What you will do
Where "Manager" occurs in a line of the entries below, copy that line.

Source data

....................

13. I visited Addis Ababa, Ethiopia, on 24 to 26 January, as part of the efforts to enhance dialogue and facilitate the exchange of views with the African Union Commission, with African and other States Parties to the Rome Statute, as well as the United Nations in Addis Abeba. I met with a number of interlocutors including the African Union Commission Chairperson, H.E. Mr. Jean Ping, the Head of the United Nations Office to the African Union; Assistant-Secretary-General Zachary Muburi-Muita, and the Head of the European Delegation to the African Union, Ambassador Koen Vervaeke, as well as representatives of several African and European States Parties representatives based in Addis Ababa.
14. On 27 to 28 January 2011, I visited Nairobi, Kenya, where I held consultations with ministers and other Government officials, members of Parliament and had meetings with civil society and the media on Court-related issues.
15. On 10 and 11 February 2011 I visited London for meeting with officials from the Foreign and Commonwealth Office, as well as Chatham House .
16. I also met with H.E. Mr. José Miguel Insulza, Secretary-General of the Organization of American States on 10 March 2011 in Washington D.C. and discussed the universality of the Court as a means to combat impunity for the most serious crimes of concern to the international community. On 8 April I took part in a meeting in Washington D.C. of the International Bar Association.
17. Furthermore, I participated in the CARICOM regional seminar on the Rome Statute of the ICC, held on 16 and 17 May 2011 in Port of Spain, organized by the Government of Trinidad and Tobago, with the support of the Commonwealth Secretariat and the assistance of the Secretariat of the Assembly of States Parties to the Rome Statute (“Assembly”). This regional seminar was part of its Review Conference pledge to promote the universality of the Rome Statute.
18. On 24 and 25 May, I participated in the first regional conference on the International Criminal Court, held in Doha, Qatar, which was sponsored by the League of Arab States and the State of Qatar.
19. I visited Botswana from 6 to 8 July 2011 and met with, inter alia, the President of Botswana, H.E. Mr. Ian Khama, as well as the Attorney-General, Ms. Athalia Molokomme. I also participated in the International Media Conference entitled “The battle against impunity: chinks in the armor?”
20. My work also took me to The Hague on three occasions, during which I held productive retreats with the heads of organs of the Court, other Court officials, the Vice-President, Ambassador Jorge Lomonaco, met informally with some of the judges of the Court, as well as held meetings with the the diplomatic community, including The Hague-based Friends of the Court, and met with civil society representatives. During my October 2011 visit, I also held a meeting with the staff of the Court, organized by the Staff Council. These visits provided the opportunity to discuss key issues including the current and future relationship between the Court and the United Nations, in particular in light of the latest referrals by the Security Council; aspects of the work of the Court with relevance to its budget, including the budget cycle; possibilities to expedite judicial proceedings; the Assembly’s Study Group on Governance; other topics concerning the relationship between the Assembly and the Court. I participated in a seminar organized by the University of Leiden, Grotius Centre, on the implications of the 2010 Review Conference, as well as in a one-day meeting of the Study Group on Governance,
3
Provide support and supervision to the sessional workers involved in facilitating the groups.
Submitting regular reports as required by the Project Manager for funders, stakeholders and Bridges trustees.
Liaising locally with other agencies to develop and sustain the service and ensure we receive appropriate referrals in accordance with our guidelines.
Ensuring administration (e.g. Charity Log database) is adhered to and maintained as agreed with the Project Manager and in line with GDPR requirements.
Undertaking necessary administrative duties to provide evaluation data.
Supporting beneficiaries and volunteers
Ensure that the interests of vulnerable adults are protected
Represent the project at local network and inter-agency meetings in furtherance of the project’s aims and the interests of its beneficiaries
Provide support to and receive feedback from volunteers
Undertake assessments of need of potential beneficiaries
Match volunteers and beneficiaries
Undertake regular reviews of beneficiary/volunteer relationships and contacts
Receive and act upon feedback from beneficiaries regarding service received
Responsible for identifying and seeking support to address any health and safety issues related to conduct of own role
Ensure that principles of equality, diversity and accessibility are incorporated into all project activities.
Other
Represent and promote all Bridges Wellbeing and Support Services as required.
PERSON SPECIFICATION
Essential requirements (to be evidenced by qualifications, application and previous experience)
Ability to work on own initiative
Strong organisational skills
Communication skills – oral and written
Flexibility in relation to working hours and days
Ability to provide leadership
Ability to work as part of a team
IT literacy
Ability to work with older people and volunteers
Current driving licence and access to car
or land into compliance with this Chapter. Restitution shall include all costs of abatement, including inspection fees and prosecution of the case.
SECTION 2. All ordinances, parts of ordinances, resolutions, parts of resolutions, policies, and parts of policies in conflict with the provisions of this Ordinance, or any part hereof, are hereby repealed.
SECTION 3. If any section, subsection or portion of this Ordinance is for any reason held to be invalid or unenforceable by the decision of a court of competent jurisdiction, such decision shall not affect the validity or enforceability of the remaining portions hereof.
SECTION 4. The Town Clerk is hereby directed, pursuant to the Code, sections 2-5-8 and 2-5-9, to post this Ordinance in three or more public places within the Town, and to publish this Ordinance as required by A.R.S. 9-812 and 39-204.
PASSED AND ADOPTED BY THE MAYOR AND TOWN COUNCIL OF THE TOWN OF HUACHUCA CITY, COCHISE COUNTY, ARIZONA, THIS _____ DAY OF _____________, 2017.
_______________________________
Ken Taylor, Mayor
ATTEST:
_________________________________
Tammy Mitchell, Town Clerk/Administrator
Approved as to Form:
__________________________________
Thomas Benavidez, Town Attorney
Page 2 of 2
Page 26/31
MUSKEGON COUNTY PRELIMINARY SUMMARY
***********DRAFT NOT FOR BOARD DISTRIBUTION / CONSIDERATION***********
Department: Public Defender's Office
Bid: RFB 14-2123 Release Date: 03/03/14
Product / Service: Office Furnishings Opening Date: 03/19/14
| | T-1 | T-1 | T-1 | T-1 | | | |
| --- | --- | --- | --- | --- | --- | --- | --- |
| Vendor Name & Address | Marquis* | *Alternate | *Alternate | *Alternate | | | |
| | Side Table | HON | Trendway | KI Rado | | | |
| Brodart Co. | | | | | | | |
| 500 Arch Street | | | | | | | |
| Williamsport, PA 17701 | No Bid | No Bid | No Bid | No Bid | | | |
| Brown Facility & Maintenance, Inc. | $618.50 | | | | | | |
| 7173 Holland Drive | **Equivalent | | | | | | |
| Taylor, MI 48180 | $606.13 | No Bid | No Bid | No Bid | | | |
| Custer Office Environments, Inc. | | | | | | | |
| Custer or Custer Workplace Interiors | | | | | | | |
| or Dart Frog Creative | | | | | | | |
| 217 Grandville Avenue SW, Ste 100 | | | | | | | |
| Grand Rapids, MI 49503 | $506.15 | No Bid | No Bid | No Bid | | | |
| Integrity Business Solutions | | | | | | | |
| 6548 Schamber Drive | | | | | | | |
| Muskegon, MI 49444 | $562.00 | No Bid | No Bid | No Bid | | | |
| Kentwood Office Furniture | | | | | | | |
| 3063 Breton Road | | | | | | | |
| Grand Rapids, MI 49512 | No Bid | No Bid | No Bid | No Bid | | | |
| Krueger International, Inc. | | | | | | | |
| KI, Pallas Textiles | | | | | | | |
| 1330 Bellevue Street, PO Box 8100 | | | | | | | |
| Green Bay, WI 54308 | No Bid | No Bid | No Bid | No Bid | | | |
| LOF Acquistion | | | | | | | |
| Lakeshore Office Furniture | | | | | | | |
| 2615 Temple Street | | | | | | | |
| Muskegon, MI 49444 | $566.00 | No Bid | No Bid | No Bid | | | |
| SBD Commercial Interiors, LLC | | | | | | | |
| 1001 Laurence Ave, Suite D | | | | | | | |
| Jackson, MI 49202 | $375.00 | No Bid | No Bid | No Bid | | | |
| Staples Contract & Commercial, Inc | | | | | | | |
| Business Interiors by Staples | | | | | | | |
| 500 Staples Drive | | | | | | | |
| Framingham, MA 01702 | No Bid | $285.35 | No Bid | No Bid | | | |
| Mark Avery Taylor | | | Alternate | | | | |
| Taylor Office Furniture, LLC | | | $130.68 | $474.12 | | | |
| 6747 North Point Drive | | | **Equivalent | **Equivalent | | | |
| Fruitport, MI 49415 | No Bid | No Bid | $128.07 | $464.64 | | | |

....................

Answer to the problem
Submitting regular reports as required by the Project Manager for funders, stakeholders and Bridges trustees.
Ensuring administration (e.g. Charity Log database) is adhered to and maintained as agreed with the Project Manager and in line with GDPR requirements.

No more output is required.